Fraunhofer ISE baut Wasserstofftankstelle in Freiburg

Freiburg; Foto: shutterstock

Nachhaltige Mobilität ist ein elementarer Baustein für die Transformation unserer Energieversorgung, weg von fossilen Energieträgern, hin zu erneuerbaren Energien und Klima schonenden Energiewandlungsverfahren. Neue Antriebs- und Verkehrskonzepte stehen daher auch im Mittelpunkt zahlreicher öffentlich wie Industrie geförderter Forschungsprogramme. In Freiburg wird mit finanzieller Unterstützung durch das Ministerium für Umwelt, Naturschutz und Verkehr Baden-Württemberg ein Projekt auf den Weg gebracht, das bis Ende 2011 den Bau einer Wasserstofftankstelle in örtlicher Nähe zum Fraunhofer ISE als Ziel hat. Die Tankstelle wird die komplette Wasserstoffenergiekette umfassen: eine Photovoltaikanlage für den regenerativen Strom, einen Wasserstoff-Elektrolyseur, einen Wasserstoffspeicher und eine Kompressionsanlage sowie die Wasserstoffabgabestelle für die Betankung Wasserstoff betriebener Fahrzeuge.

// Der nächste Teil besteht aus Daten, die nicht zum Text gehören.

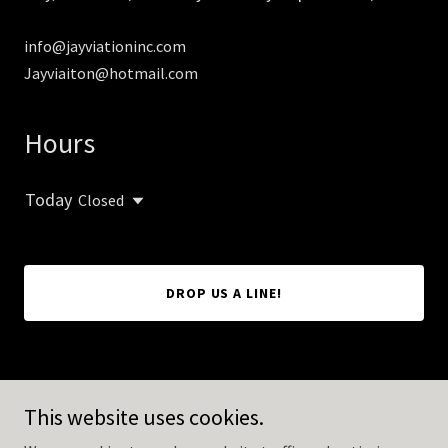
info@jayviationinc.com
Jayviaiton@hotmail.com
Hours
Today
Closed
DROP US A LINE!
Copyright © 2026 Jayviation Inc - All Rights Reserved.
This website uses cookies.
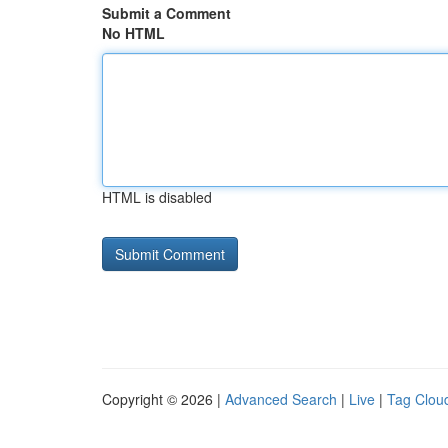
Submit a Comment
No HTML
HTML is disabled
Copyright © 2026 |
Advanced Search
|
Live
|
Tag Clou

„Das Land Baden-Württemberg misst der Wasserstoff- und Brennstoffzellentechnologie seit vielen Jahren große Bedeutung bei, sowohl für die stationäre Nutzung als auch im Bereich der Elektromobilität“, erklärt Ministerialrat Stefan Gloger, Leiter des Referats Forschung, Umwelttechnik, Ökologie im Umweltministerium. Das Land hat im Rahmen des Landesinfrastrukturprogramms (LIP) für Wasserstoff und Brennstoffzellentechnologie neben Stuttgart und Karlsruhe auch den Raum Freiburg als wichtigen Standort für Wasserstoffanwendungen identifiziert. Eine Brennstoffzellen-Fahrrad-Flotte für den Einsatz in der Innenstadt ist hier eines der zentralen Demonstrationsprojekte. Das Projekt wird koordiniert vom Fraunhofer-Institut für Solare Energiesysteme ISE. „Das Fraunhofer ISE bringt hier über 20 Jahre Erfahrung sowohl in der Solarenergie- als auch in der Wasserstofftechnologieforschung ein“, so Dr. Christopher Hebling, Abteilungsleiter Energietechnik. Die Entwicklung von Gesamtsystemen, die den Wasserstoff zu konkurrenzfähigen Kosten erzeugen, speichern und in den verschiedenen Anwendungen wieder rückverstromen, ist Voraussetzung für eine erfolgreiche Einführung dieser Umwelt und Ressourcen schonenden Technologie.

Die Stadt Freiburg, die als Green City weltweit eine führende Stellung in Sachen Nachhaltigkeit hat, setzt seit langem eine Umwelt und Klima schonende Verkehrspolitik um. Daher unterstützt sie auch aktiv die Bereitstellung eines geeigneten Standorts für die Wasserstofftankstelle. Eine grundsätzliche Erneuerung in der Energieversorgungsstruktur ist auch zentraler Bestandteil der Unternehmensstrategie des regionalen Energieversorgers badenova. Wasserstoff-Elektrolyseure als zentral steuerbare Lasten im Netz zur Frequenzstabilisierung haben eine hohe strategische Bedeutung. Im batterie-elektrischen Kontext gibt es bereits ein Projekt mit dem Fraunhofer ISE, nun wird der Versuchsbereich ausgeweitet auf Brennstoffzellen betriebene Fahrzeuge. Das Unternehmen prüft solche Fahrzeuge in seine Flotte zu integrieren und damit die konkrete Umsetzung der Wasserstoffwertschöpfungskette von der Erzeugung über den Transport, die Speicherung und die Distribution zu gewährleisten.